[EXCERPTED PASSAGE]
§

6. The Avatar sequels (20th Century Fox)
Upcoming: untitled Avatar 2, 2018 (2-1); untitled Avatar 3, 2020 (4-1); untitled Avatar 4, 2022 (6-1); untitled Avatar 5, 2023 (8-1)
This is one of the hardest franchises on this list to figure out. Writer-director-producer-visionary James Cameron has been talking about Avatar sequels since before the first film in the series was released in 2009. In the years since, the scope of the story has grown from two additional films to four; and as the bigger picture has expanded, the release date for Avatar 2 has continued to slide, from 2014 to 2018. Cameron has said that his plan is to shoot all four sequels simultaneously, which should mean that if one gets made, they all will. But what if the world is no longer as interested in spectacular 3-D ecology lectures as it was in 2009? Would Cameron cut his losses, and consolidate his footage into fewer films?
7. The Alien prequels (20th Century Fox)
Upcoming: Alien: Covenant, 2017 (even); three or four more untitled sequels, unscheduled (10-1 each)
The stealth Alien prequel Prometheus did very well in 2012, despite mixed reviews and some mockery from the franchise's longtime fans. While director-producer Ridley Scott has been working on the next film in the series, Alien: Covenant (which has begun shooting), he's also talked about making anywhere from three to four more movies, to link up Prometheus to the original Alien. Scott's on a roll after last year's magnificent The Martian, but he'll be 79 years old when Covenant comes out, and none of those other chapters in the saga appear to be anywhere close to going into production. If Scott's not around to make sure they happen — and if Covenant isn't a smash — will Fox have much incentive to see them through?
8. Universal monsters (Universal)
Upcoming: The Mummy, 2017 (even); untitled Wolf Man film, 2018 (3-1); untitled Frankenstein film, unscheduled (2-1); untitled bride of Frankenstein film, unscheduled (3-1); untitled Van Helsing film, unscheduled (4-1); untitled creature from the Black Lagoon film, unscheduled (5-1); untitled Invisible Man film, unscheduled (8-1); untitled Dr. Jekyll and Mr. Hyde film, unscheduled (10-1)

§

Multi-image point-matching data
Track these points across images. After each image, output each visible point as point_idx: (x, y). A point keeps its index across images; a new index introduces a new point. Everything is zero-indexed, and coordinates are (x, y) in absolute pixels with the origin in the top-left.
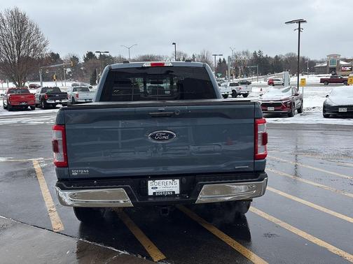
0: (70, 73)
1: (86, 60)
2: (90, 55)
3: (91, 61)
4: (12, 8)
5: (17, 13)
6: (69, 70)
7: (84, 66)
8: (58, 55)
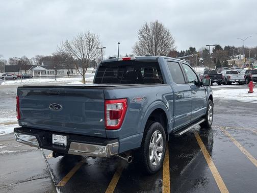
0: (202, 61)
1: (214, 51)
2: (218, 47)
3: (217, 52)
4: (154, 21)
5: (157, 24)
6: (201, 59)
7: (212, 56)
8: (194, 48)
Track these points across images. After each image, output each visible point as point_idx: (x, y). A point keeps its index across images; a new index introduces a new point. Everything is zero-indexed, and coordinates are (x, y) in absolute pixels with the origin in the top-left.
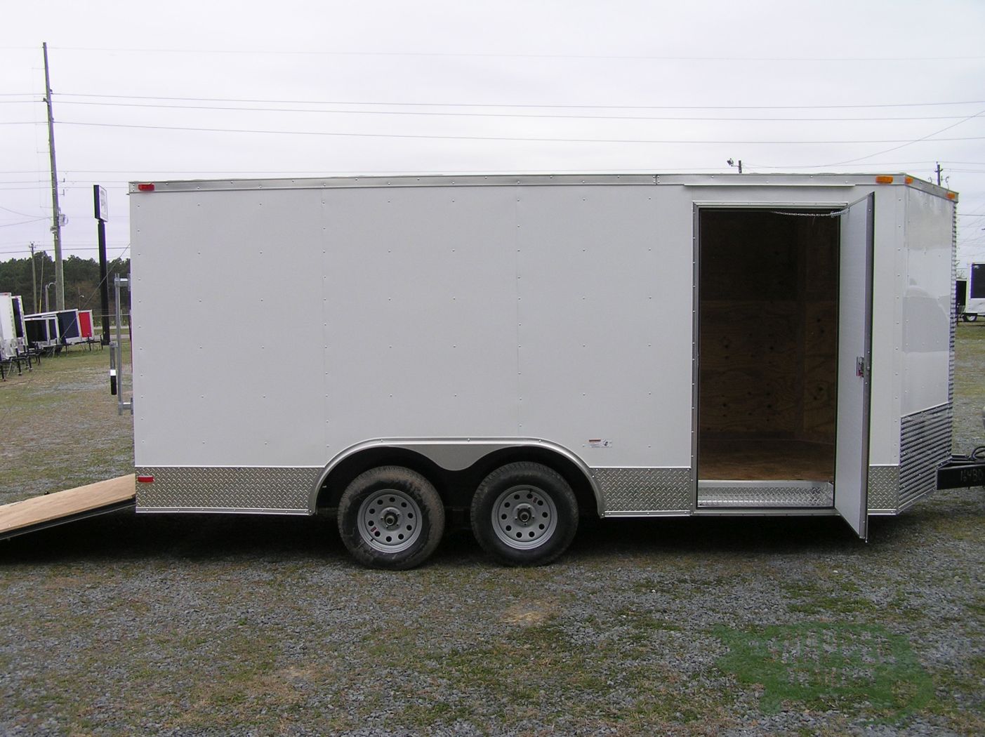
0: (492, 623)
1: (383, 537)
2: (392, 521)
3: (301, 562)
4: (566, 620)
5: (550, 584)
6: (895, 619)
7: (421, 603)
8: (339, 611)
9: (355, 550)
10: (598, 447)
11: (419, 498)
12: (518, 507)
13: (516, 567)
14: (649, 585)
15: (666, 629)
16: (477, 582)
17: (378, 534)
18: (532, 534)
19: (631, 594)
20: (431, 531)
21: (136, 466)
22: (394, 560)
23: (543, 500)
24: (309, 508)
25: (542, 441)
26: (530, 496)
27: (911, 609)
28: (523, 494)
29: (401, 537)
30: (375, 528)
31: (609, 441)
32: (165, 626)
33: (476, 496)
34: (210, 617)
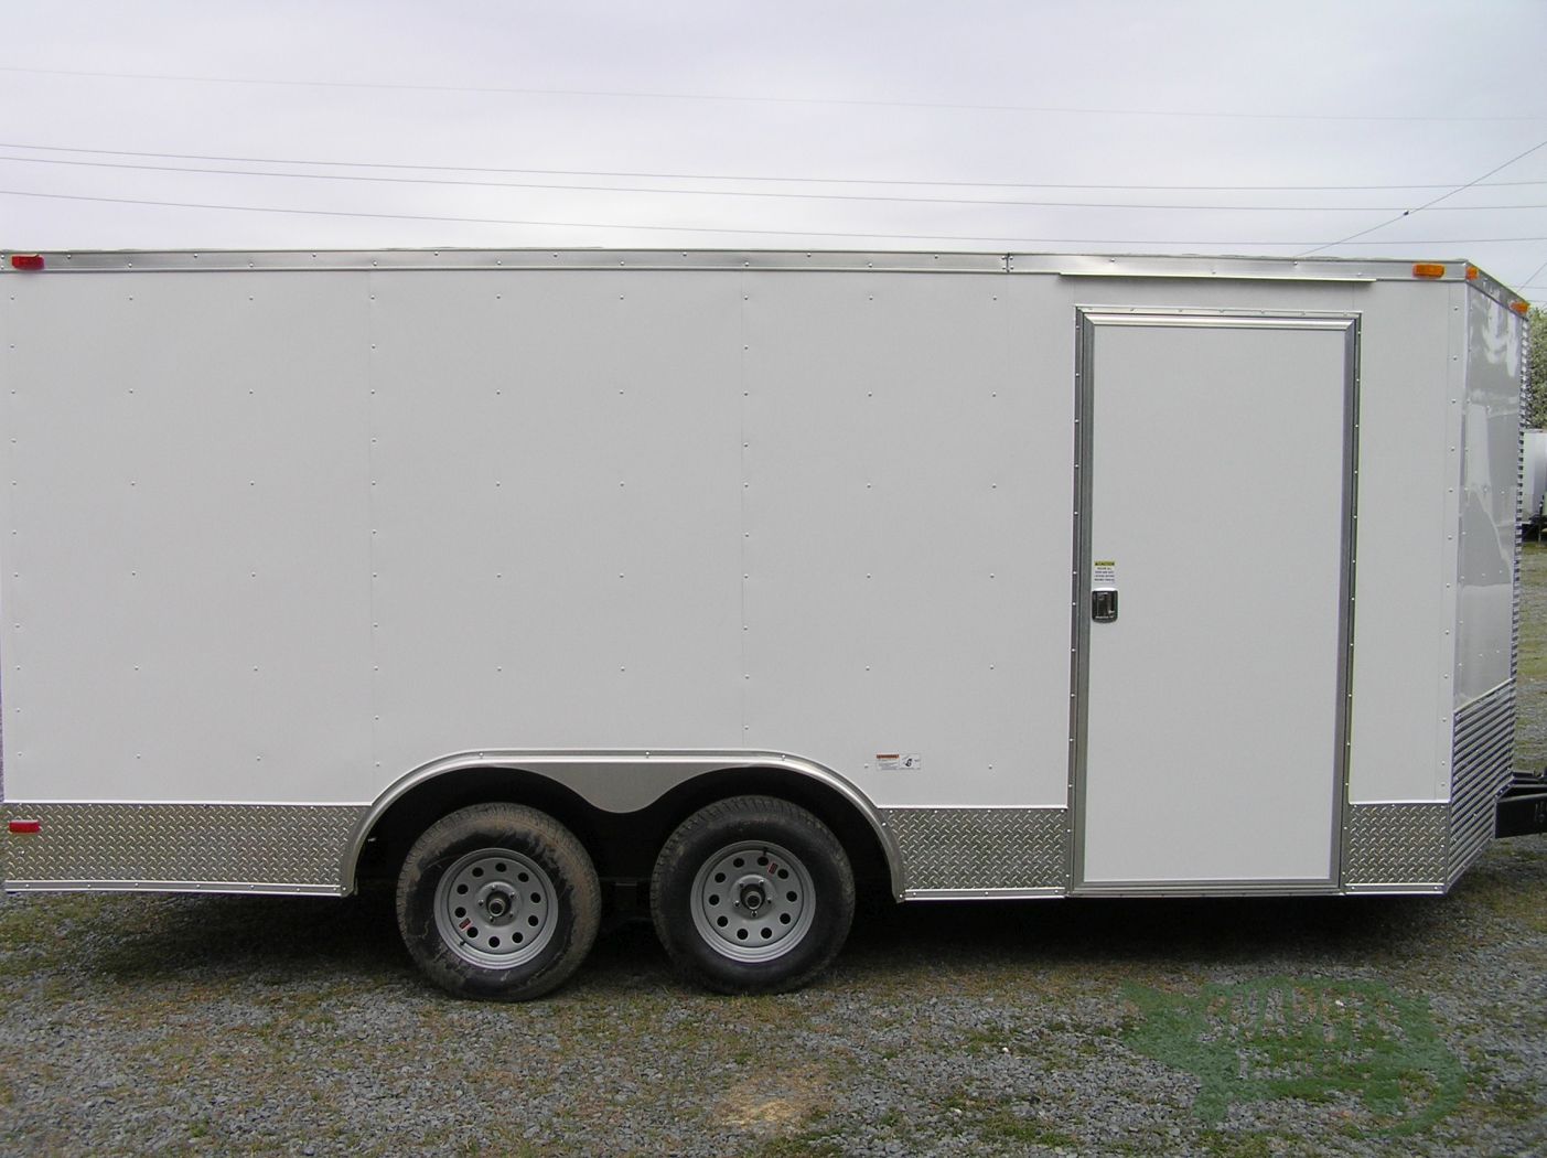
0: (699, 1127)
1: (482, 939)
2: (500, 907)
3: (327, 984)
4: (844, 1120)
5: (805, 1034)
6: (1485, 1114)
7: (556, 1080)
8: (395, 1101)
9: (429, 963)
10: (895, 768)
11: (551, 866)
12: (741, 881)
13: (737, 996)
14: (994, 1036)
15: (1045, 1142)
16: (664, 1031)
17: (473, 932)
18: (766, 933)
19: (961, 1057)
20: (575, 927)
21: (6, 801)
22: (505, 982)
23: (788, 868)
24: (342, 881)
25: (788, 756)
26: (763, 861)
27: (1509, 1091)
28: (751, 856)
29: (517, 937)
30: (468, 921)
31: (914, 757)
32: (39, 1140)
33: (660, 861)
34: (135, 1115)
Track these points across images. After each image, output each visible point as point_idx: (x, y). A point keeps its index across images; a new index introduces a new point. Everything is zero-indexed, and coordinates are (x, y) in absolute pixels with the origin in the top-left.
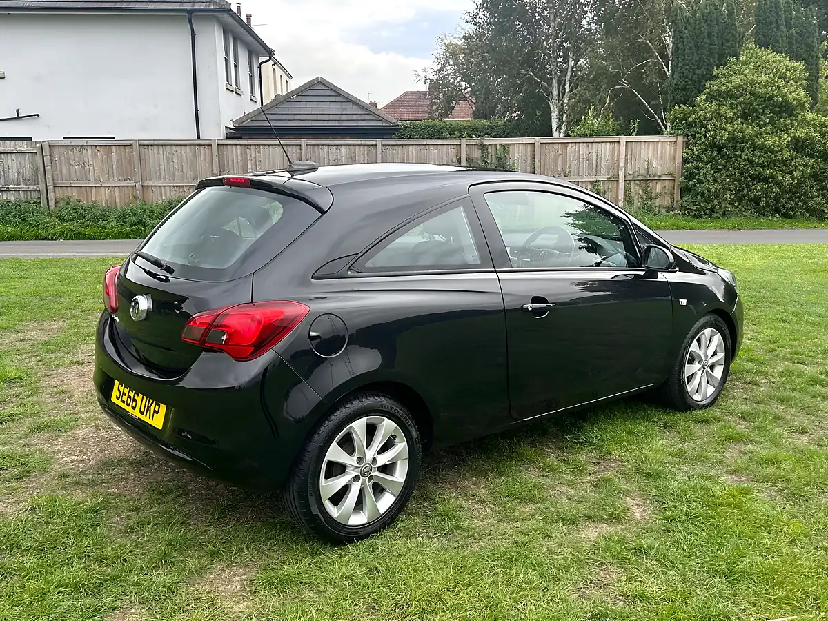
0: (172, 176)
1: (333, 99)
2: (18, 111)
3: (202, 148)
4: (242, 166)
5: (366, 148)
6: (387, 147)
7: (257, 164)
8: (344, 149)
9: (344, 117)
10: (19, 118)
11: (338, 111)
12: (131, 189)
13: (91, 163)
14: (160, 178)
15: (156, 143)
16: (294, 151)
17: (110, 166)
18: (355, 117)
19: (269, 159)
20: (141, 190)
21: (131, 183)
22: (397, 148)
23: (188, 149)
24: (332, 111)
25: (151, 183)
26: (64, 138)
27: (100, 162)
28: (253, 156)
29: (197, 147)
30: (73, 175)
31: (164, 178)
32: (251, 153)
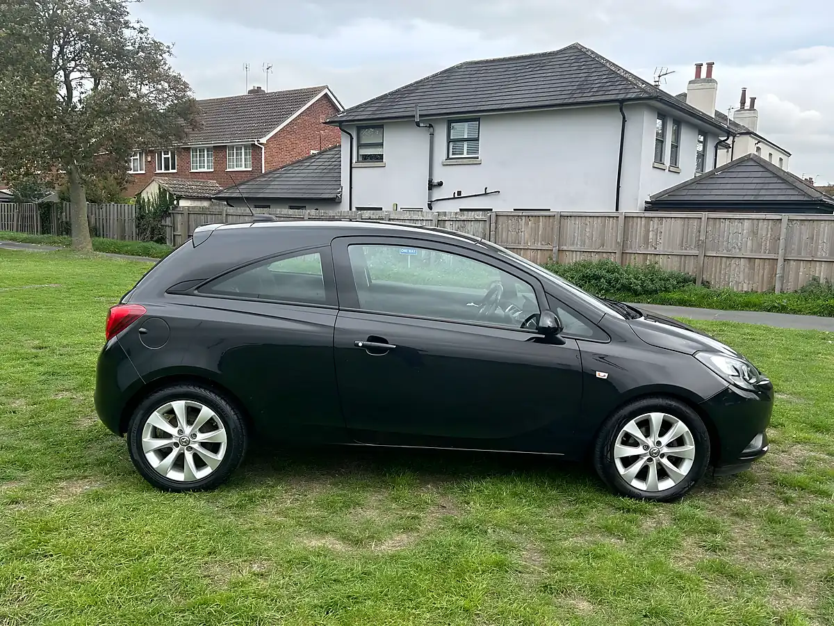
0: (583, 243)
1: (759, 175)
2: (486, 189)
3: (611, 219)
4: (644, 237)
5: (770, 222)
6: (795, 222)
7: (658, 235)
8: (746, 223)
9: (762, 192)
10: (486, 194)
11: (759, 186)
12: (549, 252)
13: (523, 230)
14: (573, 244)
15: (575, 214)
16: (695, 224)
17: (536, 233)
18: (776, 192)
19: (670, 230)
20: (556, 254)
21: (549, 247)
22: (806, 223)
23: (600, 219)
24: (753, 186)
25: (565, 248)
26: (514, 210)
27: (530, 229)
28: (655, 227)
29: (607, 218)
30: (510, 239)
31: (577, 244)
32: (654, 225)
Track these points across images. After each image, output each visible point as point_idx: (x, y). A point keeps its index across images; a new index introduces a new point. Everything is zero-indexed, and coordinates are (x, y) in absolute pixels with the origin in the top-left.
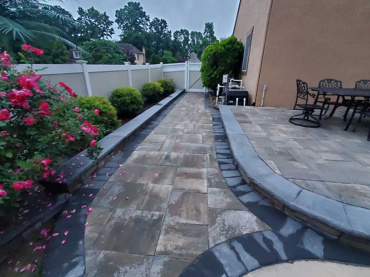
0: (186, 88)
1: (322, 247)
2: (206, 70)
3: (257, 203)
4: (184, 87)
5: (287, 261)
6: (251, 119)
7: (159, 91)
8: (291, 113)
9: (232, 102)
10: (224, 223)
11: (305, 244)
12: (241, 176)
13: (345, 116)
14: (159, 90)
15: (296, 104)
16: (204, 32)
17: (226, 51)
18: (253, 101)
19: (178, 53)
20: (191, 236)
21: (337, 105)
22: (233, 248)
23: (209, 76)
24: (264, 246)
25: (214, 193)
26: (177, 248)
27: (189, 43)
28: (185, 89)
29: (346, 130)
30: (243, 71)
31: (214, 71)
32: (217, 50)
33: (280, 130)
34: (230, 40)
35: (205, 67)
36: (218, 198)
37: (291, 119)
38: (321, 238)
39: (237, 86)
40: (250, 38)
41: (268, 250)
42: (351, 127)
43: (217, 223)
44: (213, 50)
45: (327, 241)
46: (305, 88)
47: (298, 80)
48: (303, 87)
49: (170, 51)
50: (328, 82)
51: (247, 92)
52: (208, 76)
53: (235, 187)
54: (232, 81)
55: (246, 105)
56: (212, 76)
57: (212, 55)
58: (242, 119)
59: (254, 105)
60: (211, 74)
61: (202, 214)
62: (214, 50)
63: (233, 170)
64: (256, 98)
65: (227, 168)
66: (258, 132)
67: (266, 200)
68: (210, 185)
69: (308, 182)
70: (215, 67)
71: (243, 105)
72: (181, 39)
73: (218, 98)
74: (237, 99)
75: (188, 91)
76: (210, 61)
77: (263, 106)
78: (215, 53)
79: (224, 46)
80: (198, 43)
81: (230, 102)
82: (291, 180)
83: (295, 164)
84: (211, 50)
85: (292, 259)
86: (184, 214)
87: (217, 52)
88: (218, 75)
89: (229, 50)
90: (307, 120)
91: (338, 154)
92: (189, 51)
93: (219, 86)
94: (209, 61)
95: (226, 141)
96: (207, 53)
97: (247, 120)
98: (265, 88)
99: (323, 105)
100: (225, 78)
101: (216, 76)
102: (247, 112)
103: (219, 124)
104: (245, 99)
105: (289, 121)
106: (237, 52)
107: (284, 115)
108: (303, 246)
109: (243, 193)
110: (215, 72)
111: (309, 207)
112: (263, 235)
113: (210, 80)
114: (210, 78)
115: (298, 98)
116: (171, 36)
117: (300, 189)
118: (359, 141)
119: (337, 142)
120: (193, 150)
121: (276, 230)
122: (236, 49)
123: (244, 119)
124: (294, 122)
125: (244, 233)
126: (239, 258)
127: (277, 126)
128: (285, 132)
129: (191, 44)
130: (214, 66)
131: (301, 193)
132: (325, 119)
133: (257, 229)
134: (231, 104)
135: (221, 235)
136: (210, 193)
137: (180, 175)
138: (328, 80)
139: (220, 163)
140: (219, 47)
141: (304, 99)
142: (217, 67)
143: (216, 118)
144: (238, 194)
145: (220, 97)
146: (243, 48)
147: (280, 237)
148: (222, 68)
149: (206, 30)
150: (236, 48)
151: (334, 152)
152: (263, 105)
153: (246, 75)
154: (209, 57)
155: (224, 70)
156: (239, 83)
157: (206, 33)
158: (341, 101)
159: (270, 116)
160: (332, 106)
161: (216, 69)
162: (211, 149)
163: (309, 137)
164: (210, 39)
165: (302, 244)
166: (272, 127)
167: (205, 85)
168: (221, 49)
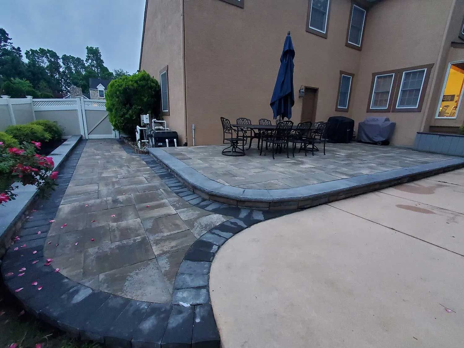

§

[TASK DESCRIPTION]
Answer these questions about the passage on upcoming film franchises:
(a) In what year was the first Avatar film released?
(b) How old will Ridley Scott be when Alien: Covenant comes out?
(c) What odds are given for the untitled Wolf Man film?

[WRITTEN SOLUTION]
(a) 2009
(b) 79
(c) 3-1